Дом принадлежал в пору революции чиновнику Роберу Буке. Сам он временно находился в Фонтенбло; в доме жила его жена Тереза. Она была в свойстве с Гаде, но едва ли принадлежала к числу его друзей. Беглецы к ней и не обращались; ей стало известно об их бедственном положении случайно. Конечно, она знала, что люди, укрывающие государственных преступников, подлежат смертной казни. Это ее не остановило: госпожа Буке дала знать Гаде, что может укрыть его и его товарищей, если они согласятся поселиться в пещере. Они согласились с радостью. Беглецы прокрались ночью в дом и по колодцу спустились в пещеру. Госпожа Буке доставила им туда матрацы, одеяла, стол, стулья, фонарь (до нас дошла опись вещей, впоследствии в пещере найденных). Были у них и книги, и газеты.
*
Вероятно, они находились во власти вечной иллюзии революционных времен: это долго держаться не может, обманутый народ очень скоро свергнет иго «узурпаторов» и призовет к власти людей, которые всегда верно ему служили. Надо отдать должное мужеству и энергии жирондистских беглецов: после разгрома их партии, после провала поднятого ими восстания, в каторжных, вот уж истинно «подпольных» условиях жизни они тотчас взялись за работу. В пещере было холодно, разводить огонь не решались: выходящий из колодца дым могли бы заметить соседи госпожи Буке. Разговаривать полагалось только шепотом: в подземельях очень сильно эхо. Трудно было даже дышать: воздух поступал через колодец и боковую дыру довольно плохо. Но при свете фонаря можно было работать.

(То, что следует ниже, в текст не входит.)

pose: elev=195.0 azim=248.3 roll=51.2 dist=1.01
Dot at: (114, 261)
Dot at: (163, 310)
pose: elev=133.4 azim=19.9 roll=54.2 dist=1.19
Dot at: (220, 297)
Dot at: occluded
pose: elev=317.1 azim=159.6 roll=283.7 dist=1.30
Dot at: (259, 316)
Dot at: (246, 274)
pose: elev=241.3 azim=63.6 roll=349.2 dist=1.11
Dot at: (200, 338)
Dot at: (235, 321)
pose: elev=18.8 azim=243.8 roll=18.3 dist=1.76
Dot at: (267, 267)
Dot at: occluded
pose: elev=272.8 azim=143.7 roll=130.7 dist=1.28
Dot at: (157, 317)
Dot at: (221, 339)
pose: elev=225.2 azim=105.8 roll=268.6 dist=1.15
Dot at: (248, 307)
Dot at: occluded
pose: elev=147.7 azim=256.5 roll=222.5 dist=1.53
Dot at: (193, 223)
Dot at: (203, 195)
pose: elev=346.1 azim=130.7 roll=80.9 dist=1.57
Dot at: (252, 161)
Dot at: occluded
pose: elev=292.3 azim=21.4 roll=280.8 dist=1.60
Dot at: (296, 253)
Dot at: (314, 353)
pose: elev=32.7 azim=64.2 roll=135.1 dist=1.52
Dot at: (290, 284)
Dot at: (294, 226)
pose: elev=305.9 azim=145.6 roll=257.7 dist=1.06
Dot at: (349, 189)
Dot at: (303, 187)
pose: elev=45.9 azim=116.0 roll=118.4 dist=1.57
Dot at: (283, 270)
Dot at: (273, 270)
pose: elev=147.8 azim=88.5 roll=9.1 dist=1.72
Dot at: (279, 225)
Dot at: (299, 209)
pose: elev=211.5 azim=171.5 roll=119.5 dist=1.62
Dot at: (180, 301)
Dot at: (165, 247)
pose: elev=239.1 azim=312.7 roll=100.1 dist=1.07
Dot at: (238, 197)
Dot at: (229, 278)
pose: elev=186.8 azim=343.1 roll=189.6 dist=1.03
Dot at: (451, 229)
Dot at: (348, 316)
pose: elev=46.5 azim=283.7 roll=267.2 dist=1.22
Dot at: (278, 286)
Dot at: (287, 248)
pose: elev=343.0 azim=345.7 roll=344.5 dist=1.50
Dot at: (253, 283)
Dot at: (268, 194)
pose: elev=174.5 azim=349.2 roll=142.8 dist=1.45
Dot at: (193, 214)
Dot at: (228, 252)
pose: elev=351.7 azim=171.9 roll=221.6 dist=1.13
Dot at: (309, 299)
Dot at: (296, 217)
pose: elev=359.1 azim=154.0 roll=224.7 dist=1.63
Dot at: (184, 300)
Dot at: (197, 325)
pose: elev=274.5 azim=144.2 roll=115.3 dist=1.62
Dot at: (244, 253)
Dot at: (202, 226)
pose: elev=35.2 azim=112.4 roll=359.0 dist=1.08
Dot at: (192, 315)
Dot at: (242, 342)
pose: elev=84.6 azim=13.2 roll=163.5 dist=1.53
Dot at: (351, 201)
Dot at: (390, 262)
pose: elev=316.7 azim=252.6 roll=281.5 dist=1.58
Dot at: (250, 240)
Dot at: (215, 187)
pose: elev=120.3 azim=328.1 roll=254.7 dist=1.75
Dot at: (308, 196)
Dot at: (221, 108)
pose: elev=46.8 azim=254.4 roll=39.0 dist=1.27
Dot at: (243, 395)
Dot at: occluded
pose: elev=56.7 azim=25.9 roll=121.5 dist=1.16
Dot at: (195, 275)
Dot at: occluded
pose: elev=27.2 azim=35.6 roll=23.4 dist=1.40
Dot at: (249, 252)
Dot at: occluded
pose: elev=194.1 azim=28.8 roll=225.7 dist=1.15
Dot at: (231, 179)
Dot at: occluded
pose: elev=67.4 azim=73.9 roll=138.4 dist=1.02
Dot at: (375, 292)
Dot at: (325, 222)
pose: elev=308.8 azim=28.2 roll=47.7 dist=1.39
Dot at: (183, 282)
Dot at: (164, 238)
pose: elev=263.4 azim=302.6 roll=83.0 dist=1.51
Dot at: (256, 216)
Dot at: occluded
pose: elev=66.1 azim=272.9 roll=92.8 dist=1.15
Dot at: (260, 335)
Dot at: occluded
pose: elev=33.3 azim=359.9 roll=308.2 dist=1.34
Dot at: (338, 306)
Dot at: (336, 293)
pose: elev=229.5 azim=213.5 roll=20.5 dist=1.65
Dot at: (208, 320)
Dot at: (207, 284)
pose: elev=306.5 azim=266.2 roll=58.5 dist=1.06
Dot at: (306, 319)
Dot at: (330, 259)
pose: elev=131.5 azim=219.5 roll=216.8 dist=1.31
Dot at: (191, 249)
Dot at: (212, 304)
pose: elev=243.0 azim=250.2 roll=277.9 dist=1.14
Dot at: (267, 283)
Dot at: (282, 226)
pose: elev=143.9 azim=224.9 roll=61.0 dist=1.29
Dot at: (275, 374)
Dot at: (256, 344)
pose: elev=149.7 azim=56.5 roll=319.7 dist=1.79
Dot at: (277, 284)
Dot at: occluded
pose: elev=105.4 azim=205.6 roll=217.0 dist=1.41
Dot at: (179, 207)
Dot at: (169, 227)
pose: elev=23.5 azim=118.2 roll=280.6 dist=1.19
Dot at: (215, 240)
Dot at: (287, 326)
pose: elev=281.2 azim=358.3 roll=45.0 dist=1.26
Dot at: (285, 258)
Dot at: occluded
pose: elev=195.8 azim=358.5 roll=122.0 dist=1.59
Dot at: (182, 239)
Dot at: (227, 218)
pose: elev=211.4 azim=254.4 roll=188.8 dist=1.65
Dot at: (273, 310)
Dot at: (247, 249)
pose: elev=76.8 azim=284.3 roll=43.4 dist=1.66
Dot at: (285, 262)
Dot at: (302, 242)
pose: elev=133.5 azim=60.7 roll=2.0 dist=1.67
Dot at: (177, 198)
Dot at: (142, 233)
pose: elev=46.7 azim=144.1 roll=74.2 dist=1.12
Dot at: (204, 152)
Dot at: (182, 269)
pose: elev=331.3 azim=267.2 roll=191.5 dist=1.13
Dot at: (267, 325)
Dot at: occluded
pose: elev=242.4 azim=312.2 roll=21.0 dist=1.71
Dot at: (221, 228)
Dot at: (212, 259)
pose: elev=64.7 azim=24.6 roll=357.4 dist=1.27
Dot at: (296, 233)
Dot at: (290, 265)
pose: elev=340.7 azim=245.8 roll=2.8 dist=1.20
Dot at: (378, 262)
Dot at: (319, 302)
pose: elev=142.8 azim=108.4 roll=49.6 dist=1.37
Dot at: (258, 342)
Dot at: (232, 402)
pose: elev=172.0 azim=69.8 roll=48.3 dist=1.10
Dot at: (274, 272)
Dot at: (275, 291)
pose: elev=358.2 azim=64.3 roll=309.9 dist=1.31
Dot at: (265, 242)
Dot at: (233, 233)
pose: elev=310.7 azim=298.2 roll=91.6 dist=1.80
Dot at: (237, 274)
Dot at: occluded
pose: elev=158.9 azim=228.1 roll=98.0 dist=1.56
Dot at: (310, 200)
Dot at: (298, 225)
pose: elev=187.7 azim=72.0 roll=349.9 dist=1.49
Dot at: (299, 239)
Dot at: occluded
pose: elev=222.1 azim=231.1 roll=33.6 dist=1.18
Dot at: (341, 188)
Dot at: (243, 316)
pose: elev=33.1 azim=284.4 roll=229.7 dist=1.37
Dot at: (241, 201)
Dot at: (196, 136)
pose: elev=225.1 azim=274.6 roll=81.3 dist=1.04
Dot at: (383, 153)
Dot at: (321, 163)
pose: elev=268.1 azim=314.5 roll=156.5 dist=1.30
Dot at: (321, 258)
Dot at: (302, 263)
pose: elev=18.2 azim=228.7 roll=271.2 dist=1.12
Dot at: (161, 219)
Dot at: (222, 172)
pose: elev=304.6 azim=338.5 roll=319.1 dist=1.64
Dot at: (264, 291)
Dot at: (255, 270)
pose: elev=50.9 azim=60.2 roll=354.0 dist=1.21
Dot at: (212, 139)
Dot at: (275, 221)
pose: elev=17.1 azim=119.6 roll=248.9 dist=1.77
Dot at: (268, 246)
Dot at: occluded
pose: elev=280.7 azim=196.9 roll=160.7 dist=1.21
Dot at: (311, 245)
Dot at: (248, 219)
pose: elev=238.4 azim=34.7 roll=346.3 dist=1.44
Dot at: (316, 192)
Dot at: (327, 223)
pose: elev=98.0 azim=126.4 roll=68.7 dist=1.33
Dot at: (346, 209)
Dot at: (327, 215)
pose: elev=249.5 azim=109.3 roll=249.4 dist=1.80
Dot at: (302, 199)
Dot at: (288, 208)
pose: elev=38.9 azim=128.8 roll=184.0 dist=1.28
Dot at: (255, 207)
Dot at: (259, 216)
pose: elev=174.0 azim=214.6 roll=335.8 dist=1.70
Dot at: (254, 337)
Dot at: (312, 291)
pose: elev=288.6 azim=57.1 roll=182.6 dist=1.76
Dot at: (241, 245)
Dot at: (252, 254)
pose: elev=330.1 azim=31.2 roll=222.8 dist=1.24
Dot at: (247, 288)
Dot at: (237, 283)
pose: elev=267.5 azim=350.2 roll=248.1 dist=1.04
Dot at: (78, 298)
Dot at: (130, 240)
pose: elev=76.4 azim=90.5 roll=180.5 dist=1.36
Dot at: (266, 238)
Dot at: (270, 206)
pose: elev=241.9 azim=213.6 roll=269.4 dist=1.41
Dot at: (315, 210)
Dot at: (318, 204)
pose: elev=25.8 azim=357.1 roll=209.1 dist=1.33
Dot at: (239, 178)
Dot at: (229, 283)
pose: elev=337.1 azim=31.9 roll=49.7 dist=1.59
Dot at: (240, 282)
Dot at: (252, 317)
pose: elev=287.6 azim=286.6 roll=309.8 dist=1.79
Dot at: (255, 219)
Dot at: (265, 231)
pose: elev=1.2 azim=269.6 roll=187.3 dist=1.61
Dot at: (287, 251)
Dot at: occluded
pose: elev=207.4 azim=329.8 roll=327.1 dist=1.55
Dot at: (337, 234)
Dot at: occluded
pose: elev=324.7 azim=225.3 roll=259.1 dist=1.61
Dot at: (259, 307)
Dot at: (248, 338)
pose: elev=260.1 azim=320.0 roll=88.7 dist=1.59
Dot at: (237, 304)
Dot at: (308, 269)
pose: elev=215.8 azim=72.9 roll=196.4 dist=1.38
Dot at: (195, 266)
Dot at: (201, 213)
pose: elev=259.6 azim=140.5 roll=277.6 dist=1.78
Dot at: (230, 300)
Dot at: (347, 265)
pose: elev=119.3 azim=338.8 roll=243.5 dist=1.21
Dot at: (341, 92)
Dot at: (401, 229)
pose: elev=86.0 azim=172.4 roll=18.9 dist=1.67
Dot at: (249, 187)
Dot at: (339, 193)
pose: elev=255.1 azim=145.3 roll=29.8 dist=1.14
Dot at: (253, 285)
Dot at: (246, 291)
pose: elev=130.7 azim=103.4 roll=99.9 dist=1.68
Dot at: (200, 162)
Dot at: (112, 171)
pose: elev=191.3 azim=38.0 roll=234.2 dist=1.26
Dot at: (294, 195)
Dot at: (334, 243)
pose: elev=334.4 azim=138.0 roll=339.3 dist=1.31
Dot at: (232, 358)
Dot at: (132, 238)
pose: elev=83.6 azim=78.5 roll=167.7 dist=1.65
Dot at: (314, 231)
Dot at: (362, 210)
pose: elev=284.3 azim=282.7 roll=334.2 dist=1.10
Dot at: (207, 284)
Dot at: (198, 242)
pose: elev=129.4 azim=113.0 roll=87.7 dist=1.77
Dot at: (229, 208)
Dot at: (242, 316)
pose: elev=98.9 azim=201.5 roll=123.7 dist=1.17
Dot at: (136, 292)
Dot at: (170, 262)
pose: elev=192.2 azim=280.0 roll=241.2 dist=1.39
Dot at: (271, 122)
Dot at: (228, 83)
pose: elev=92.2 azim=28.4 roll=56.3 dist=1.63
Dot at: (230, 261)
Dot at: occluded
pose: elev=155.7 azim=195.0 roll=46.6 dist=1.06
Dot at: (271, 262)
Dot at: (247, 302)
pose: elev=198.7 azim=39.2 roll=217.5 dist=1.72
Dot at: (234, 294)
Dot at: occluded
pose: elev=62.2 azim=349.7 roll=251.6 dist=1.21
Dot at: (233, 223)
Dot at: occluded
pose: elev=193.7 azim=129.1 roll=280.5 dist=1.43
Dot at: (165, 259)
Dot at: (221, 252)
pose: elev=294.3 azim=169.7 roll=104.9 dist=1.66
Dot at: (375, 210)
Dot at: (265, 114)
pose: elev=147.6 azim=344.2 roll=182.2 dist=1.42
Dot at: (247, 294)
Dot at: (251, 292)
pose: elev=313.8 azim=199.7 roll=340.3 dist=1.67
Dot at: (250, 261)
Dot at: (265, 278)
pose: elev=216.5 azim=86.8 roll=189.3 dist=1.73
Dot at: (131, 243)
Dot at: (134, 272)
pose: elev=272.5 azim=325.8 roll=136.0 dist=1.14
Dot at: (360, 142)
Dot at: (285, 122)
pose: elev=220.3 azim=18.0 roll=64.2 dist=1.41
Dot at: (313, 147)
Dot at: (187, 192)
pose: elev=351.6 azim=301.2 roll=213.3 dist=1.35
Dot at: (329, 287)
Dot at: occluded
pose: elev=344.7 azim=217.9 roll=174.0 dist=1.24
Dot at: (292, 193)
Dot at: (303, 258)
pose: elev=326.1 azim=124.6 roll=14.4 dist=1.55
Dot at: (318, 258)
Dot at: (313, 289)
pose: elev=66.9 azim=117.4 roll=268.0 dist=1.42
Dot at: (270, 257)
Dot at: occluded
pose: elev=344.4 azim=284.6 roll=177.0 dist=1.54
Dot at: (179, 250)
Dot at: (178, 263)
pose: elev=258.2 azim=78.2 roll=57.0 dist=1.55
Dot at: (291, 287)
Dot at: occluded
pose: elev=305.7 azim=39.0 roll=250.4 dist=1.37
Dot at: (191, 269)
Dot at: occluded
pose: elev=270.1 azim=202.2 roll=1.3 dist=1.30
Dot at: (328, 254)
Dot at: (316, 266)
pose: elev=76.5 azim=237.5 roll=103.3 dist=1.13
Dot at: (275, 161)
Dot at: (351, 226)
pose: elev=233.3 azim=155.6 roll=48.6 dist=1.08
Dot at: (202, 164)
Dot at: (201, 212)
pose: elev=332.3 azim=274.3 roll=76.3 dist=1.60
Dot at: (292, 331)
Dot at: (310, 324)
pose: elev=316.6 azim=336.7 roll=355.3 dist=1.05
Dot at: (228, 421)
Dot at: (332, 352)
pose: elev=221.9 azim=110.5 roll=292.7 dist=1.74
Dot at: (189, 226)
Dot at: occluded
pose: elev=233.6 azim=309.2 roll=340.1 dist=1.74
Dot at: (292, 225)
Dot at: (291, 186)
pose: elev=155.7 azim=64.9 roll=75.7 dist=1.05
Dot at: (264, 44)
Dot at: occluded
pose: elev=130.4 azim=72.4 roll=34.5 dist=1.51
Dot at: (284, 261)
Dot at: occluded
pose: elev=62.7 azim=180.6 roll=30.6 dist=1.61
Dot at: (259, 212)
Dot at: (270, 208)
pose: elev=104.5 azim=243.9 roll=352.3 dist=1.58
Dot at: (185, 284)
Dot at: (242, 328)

Один из них занялся составлением «Воззваний к друзьям Правды» — слово «правда» они продолжали писать с большой буквы. Некоторые принялись за мемуары — другое вечное утешение изгнанников. Все, что было ими написано в пещере, до нас дошло — по случайности, через семьдесят лет! Нельзя без волнения читать эти страницы, дышащие гневом и жаждой мести. «Чем были бы человечество, нравы, добродетель, если б Робеспьер, Барер и Дантон спокойно скончались в своих постелях?» — спрашивает в своих воспоминаниях Бюзо. Быть может, строки эти были им написаны в тот день, когда из газет ему стало известно о казни парижских товарищей или о казни госпожи Ролан. С ней, как мы теперь знаем, он был в близких отношениях; тогда этого не знал почти никто из его друзей.